LA LIBÉRATION DE LA PAROLE ...

... CHEZ LES PEUPLES OPPRIMÉS.

Morris a inventé le personnage de Lucky Luke en 1946. Goscinny a apporté sa patte inimitable aux scénarios à partir de 1957 (Des Rails sur la prairie). En 1958, dans Lucky Luke contre Joss Jamon, apparaît le personnage des peuples opprimés sous les traits de Joe le Peau-Rouge. Les seules interventions de ce personnage aux allures de Grand Sachem énigmatique dans les dialogues se limitent à proférer invariablement le sobre monosyllabe « Ugh ! » à toutes les sollicitations extérieures.

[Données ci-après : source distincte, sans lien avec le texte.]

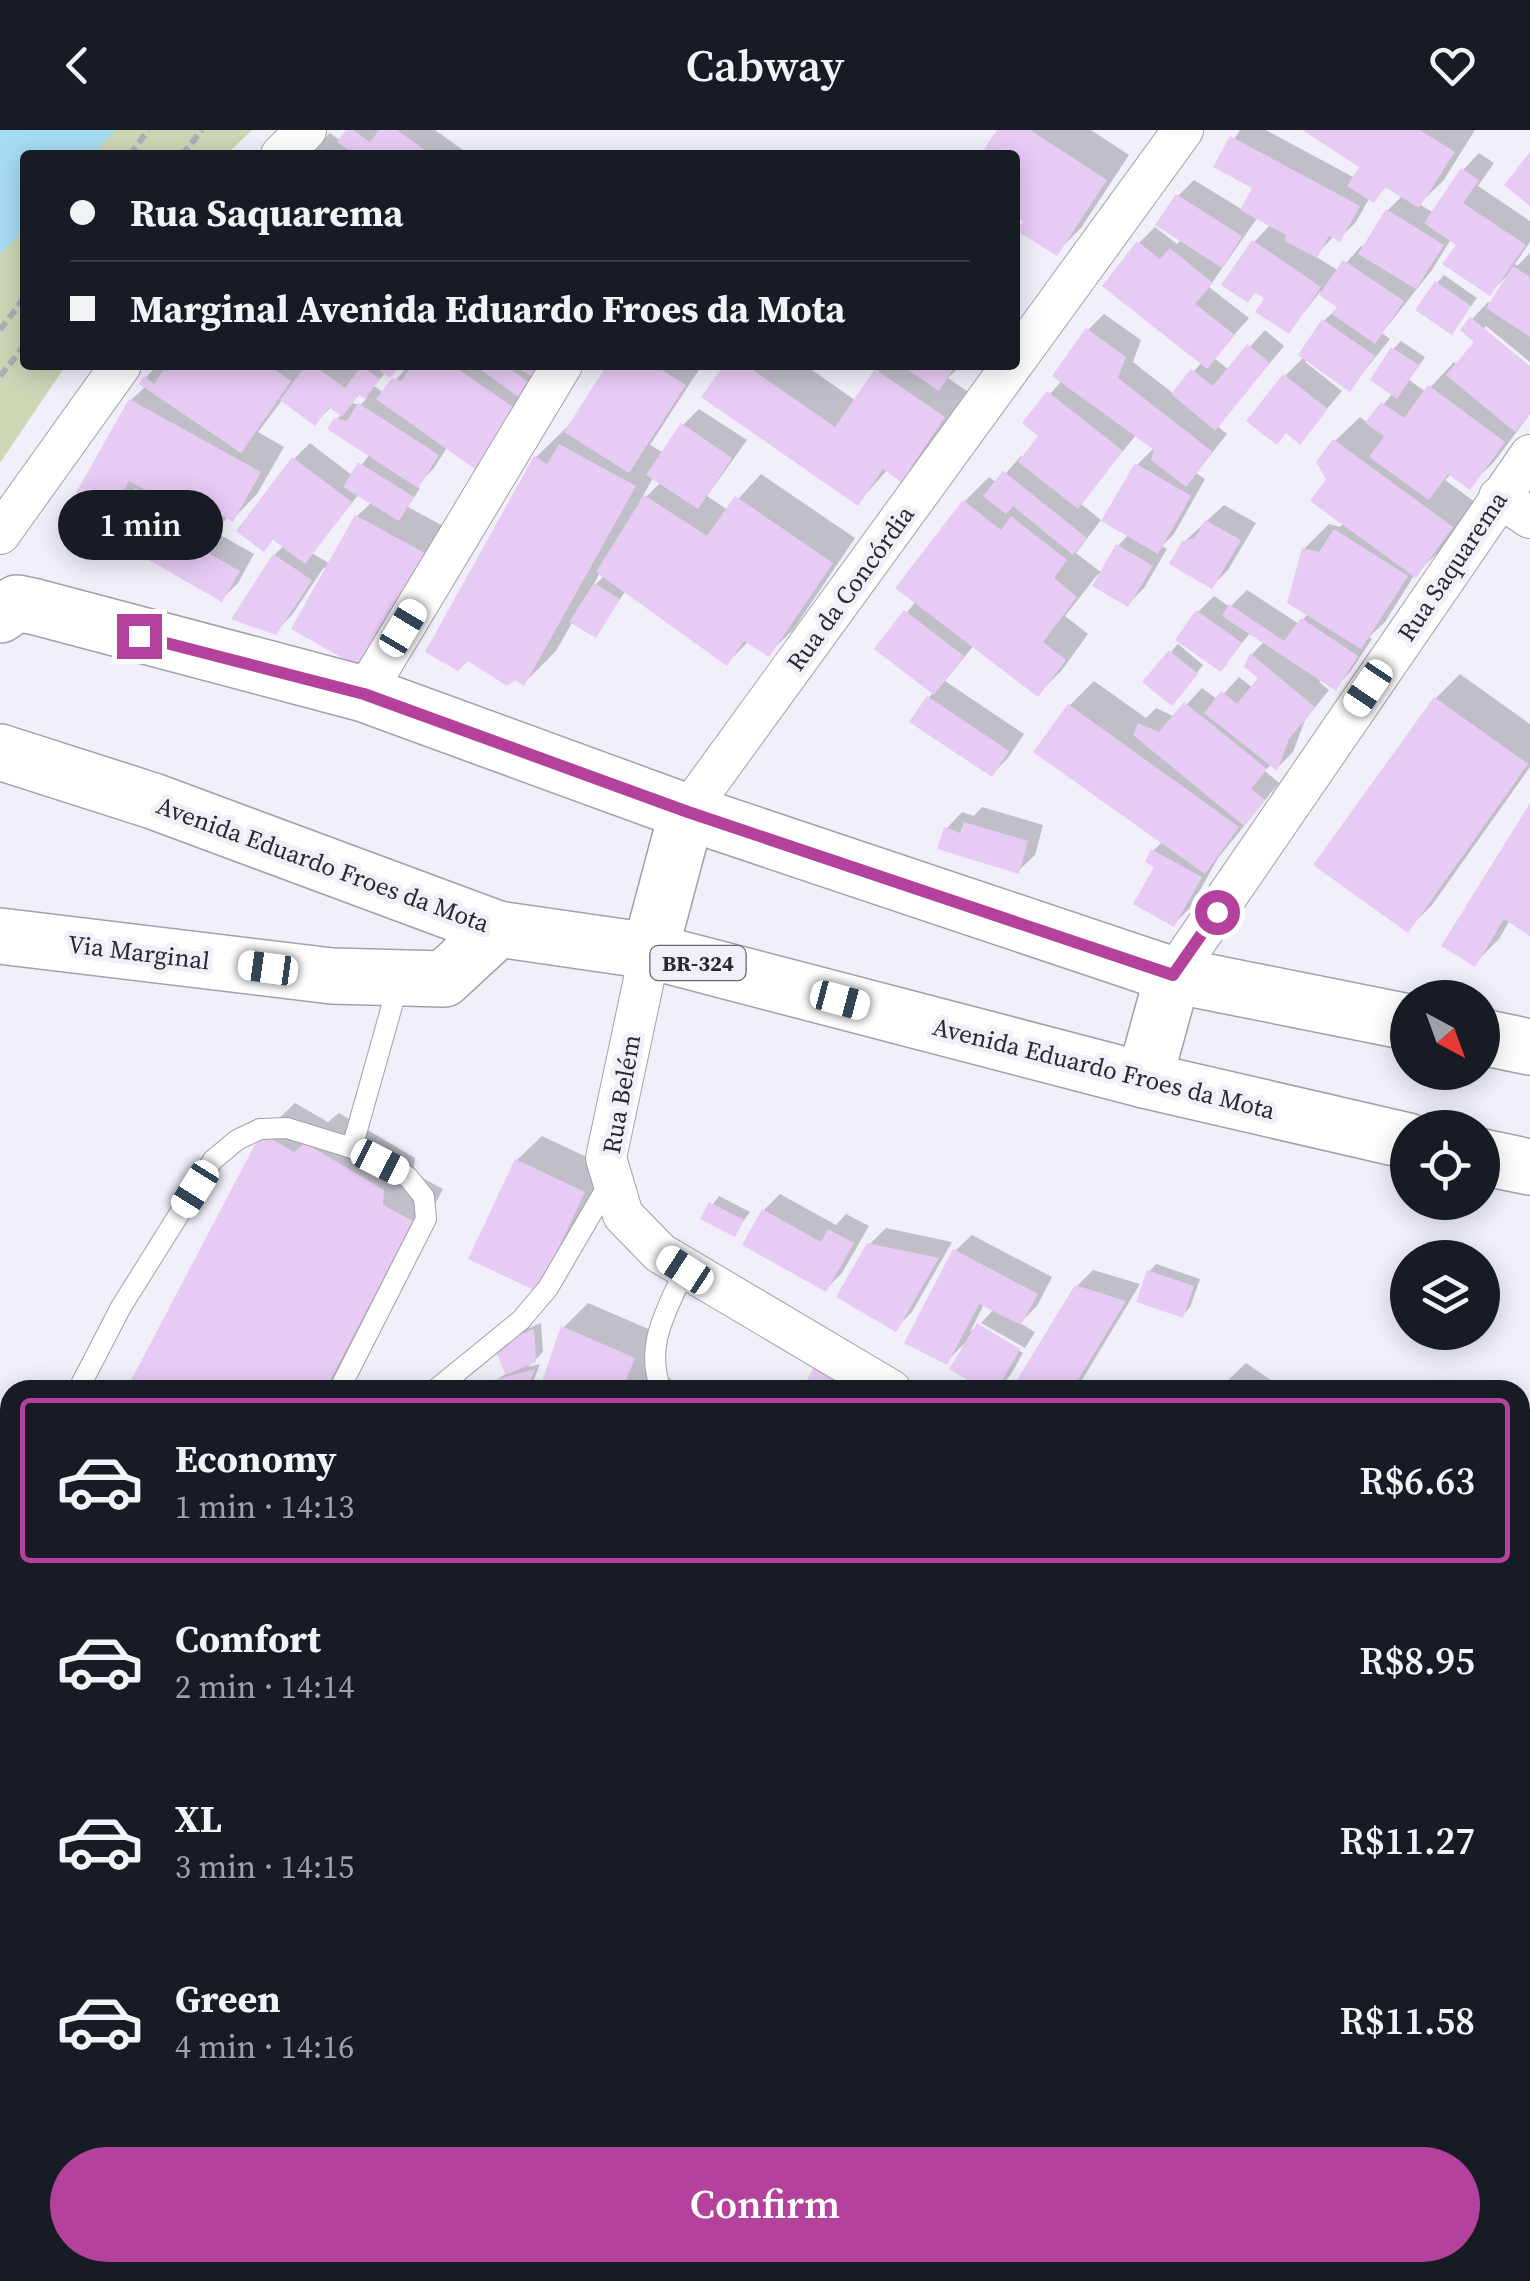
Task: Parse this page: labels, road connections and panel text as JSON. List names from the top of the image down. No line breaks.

Mais soudain, à la page 41, face au chef des "méchants" qui menace de mort les méchants de la bande qui se laisseraient lâchement effleurer par le désir de se rendre aux représentants de la loi légale, voilà-t-il pas que les vannes s'ouvrent, et font découvrir au lecteur, derrière le mutisme obstiné du "sauvage", tous les raffinements rhétoriques d'un redoutable orateur. C'est très moral, tout ça : le "sauvage" n'est pas celui qu'on croyait. Goscinny et Morris avaient le sens du contraste.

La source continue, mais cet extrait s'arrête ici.